The plane landed at Syracuse-Hancock at seven p.m. I tried Jeremy's number; but only got the answering machine.
Again. By now I was more annoyed than worried. As the distance between us lessened, my memory improved and I remembered what it was like to live at Stone-haven, Jeremy's country estate.
In particular, I recalled the resident's phone-answering habits; or lack thereof. Two people lived at Stone-haven, Jeremy and his foster-son- turned bodyguard, Clayton.
There were two phones in the five-bedroom house. The one in Clay's room was connected to the answering machine, but the phone itself had lost the ability to ring four years ago; when Clay whipped it across the room after it dared disturb his sleep two nights in a row.
There was also a phone in the study, but if Clay needed to use the line for his laptop, he often neglected to plug the phone back in, sometimes for days.
Even if, by chance, there was an operating telephone in the house, both men had been known to sit five feet away and not bother picking it up. And Nicholas thought my phone habits were bad.
The more I thought about it, the more I fumed. The more I fumed, the more determined I was not to leave the airport until someone answered the damned phone.
If they summoned me, they should pick me up. At least, this was my excuse.
The truth was that I was loath to leave the bustle of the airport. Yes, that sounds crazy.
Most people judge the success of a plane flight by how little time they have to spend in the airport.
Normally, I would have felt the same way, but as I sat there, taking in the sights and smells of the nearly empty terminal, I reveled in its humanness of it. Here in the airport, I was an anonymous face in a sea of equally anonymous faces.
There was comfort in that, the feeling of being part of something larger, but not at the center of it. Things would change the minute I walked out of here and into Stone-haven.
Two hours later, I decided I couldn't put it off any longer. I made my last call to Stone-haven and left a message. Two words. "I am coming." It would do.
Getting to Stone-haven was not easy. It was in remote upstate New York near a small town called Bear Valley.
As my cab pulled away from the airport, it was already night. Syracuse glowed somewhere to the south, but the cab turned north once it reached highway 81.
The lights of North Syracuse appeared to my left, faded fast, then vanished into the night.
A dozen miles later the driver turned off the highway and the darkness was complete.
In the quiet of the country night, I relaxed. Werewolves weren't meant for urban life.
There was no place to run, and the sheer crush of people often provided more temptation than anonymity.
Sometimes I think I chose to live in downtown Toronto simply because it was against my nature, one more instinct for me to defeat.
As I looked out the window, I ticked off the time with the landmarks. With each passing mark, my stomach danced faster.
Trepidation, I told myself. Not anticipation. Even if I'd spent the better part of ten years at Stone-haven, I didn't consider it my home.

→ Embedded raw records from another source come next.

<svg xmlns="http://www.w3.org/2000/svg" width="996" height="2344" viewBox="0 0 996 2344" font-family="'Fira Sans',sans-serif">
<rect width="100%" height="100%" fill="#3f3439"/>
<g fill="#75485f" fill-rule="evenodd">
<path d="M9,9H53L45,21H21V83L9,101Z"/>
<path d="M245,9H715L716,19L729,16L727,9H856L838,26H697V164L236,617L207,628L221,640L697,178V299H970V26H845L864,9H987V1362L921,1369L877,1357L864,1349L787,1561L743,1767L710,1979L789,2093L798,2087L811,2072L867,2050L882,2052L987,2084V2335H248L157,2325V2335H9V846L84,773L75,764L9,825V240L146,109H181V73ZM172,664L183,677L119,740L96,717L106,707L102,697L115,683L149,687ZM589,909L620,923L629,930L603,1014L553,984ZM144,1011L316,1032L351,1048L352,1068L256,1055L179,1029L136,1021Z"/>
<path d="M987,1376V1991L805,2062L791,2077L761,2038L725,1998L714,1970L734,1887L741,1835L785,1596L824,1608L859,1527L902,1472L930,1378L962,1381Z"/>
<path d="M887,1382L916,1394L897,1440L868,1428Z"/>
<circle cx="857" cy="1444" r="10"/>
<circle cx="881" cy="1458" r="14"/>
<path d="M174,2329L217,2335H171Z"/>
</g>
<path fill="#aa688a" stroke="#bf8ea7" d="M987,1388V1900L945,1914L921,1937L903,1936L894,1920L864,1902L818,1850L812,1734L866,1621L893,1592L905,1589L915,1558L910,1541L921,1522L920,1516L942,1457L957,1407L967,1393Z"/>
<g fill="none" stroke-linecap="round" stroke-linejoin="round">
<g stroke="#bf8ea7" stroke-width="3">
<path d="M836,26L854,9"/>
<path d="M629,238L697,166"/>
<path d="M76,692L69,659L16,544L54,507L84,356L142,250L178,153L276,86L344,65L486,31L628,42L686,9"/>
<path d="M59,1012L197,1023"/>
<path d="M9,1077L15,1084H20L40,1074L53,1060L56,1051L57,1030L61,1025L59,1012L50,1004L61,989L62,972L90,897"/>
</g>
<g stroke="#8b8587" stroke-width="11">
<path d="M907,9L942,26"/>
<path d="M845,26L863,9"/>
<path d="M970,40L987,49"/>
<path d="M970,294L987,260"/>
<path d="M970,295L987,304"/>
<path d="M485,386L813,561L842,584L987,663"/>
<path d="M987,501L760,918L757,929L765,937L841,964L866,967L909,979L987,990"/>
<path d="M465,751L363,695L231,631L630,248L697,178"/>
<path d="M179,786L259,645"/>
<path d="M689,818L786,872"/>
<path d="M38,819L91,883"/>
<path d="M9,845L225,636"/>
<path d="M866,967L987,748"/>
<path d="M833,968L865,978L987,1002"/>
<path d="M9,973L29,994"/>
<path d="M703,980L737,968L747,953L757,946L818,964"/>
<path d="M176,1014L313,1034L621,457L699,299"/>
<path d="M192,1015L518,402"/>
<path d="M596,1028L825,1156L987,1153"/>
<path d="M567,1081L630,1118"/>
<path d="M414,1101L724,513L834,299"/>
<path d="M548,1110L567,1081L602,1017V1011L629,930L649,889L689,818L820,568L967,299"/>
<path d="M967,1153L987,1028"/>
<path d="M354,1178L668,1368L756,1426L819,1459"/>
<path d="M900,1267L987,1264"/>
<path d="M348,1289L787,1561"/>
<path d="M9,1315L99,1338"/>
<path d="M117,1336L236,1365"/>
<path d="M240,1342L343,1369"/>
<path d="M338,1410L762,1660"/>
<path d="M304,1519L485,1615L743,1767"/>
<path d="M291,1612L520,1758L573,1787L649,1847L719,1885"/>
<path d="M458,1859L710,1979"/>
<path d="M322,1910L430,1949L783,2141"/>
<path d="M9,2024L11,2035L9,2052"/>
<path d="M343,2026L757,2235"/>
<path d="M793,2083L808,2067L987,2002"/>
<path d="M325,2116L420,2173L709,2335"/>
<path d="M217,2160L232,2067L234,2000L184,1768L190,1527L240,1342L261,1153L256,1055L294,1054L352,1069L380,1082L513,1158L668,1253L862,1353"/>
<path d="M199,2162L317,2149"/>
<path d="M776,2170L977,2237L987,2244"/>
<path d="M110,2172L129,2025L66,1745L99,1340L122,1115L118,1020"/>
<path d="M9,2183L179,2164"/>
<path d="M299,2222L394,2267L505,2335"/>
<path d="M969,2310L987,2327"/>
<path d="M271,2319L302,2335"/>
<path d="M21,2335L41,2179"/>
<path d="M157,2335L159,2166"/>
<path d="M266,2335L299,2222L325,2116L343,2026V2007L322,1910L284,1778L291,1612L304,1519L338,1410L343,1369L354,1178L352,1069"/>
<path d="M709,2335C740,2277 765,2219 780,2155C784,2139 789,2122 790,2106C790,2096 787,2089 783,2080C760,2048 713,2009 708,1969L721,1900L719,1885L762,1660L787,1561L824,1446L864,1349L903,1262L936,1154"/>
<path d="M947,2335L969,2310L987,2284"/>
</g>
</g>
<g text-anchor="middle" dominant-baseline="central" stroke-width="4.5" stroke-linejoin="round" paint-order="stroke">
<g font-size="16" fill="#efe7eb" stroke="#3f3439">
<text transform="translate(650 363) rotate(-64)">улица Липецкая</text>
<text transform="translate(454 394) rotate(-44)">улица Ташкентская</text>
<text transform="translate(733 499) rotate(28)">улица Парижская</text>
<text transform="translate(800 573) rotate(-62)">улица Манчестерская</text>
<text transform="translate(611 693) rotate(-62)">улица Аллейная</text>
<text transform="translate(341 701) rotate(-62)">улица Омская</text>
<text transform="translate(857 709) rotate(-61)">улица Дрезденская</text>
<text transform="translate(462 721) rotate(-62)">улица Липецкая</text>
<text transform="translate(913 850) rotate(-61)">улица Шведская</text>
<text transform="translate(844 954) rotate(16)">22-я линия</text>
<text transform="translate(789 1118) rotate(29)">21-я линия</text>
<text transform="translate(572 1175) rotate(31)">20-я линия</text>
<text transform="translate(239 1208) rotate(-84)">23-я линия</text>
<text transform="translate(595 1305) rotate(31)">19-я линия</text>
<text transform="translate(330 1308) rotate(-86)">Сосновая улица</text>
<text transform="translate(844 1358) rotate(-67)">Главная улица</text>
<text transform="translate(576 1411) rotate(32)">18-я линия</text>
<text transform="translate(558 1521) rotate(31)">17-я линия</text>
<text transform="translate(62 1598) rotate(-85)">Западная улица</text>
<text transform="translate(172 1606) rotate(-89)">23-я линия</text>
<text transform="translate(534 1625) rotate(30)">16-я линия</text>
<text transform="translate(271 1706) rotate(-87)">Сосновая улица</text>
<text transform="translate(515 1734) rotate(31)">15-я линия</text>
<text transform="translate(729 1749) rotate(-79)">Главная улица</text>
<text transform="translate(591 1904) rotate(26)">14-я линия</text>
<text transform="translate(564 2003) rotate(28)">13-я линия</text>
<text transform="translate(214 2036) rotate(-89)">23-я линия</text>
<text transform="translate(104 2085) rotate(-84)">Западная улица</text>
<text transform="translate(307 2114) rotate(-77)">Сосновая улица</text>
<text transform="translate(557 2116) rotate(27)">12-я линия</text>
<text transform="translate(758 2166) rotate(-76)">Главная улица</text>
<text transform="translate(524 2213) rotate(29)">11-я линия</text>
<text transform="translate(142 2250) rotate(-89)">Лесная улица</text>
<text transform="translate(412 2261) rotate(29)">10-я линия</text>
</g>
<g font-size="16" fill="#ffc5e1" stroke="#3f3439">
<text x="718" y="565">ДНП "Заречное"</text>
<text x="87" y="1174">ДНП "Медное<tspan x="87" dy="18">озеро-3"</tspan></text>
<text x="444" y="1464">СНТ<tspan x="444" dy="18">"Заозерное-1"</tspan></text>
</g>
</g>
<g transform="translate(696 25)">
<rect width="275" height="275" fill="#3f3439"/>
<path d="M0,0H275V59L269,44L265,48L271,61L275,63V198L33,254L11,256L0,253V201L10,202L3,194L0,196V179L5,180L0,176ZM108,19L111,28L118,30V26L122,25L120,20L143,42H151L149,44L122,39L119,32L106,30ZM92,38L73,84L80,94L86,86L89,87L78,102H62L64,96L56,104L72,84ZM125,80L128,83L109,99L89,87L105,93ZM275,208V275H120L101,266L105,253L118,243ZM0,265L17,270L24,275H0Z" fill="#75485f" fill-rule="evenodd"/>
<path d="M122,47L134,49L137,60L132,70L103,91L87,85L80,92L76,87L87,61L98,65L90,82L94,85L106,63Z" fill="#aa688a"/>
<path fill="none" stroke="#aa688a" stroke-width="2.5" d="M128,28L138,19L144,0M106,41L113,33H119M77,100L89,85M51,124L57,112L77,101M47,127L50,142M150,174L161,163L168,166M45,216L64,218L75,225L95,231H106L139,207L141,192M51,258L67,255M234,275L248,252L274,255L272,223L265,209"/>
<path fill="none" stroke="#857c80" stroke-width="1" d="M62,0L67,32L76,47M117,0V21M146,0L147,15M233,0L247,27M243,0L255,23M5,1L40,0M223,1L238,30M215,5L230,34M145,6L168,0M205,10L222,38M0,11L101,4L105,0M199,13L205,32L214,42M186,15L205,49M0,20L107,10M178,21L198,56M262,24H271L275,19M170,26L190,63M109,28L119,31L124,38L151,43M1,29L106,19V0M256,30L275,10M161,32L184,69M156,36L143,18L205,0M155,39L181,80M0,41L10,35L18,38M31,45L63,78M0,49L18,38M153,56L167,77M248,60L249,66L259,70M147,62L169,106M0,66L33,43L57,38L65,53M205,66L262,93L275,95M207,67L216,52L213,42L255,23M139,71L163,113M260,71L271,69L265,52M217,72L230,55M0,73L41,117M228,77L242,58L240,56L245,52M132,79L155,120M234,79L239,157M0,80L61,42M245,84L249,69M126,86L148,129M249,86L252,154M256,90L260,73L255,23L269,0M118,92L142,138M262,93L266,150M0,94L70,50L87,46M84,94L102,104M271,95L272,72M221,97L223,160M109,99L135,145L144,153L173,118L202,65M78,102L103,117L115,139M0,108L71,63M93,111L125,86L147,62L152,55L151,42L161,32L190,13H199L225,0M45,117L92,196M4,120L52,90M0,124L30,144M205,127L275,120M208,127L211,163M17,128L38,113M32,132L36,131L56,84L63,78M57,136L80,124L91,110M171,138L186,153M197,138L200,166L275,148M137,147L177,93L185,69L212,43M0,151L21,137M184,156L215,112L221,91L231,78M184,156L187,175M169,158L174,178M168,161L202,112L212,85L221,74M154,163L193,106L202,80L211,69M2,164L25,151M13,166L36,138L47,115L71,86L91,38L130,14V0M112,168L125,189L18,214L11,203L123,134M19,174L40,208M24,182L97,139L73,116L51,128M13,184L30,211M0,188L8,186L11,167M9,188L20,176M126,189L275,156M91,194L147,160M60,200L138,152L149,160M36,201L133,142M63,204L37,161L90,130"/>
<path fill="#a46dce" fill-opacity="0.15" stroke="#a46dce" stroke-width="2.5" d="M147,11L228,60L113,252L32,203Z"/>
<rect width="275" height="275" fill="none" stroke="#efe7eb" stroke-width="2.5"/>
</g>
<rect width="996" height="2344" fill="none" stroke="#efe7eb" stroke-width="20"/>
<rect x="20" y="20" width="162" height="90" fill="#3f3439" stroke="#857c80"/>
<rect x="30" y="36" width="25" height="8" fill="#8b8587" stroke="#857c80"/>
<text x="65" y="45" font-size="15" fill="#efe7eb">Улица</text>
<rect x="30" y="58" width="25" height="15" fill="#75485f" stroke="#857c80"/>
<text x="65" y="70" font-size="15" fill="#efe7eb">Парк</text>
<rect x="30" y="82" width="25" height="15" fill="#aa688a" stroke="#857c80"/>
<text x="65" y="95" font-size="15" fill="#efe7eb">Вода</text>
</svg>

The concept of home was difficult for me, an ethereal construct emerging from dreams and stories rather than experience.
Of course, I did have a home once, a good home and a good family, but it didn't last long enough to leave more than the most fleeting impression.
My parents died when I was five. We'd been coming home from the fair, taking a back road because my mother wanted to show me a miniature pony foal she'd seen at a farm along there.
I could hear my father laughing, asking my mother how she expected me to see anything in a field at midnight.
I remember him turning to look over the seat, grinning at me while he teased my mother beside me.
I do not remember what happened next, no squealing tires, no screams, no careering out of control. Just blackness.
I do not know how I got on the side of the road. I'd been seat belted in, but must have crawled out after the accident.
All I remember is sitting in the gravel beside my father's bloodied body, shaking him, talking to him, pleading with him to answer and not understanding why he did not, knowing only that my father always answered, never ignored me, but all he did now was stare at me, eyes wide and unblinking.
I remember hearing myself start to whimper, a five-year-old, crouched by the side of the road, staring into my father's eyes, whimpering because it was so dark and there was no one coming to help, whimpering because my mother was back in the crushed car, not moving, and my father was lying here in the dirt, not answering me, not holding me, not comforting me, not helping my mother get out of the car, and there was blood, so much blood, and broken glass everywhere, and it was so dark and so cold and no one was coming to help.
If I had any extended family, I never heard of them. After my parents died, the only person who tried to claim me was my mother's best friend and she was refused because she was unmarried.
However, I only spent a couple of weeks in the children's home before I was snatched up by the first couple who saw me. I can still see them, kneeling before me, oohing and ahhing about what a beautiful child I was.
So tiny, so perfect with my white-blond hair and my blue eyes. A porcelain doll, they called me.
They took their doll home and started their perfect life. But it didn't work out quite that way.
Their precious doll sat in a chair all day and never opened her mouth, then at night—every night—she screamed until dawn. After three weeks they returned to me.
So I went from one foster family to the next, always taken by the ones utterly charmed by my face and utterly incapable of handling my scarred psyche.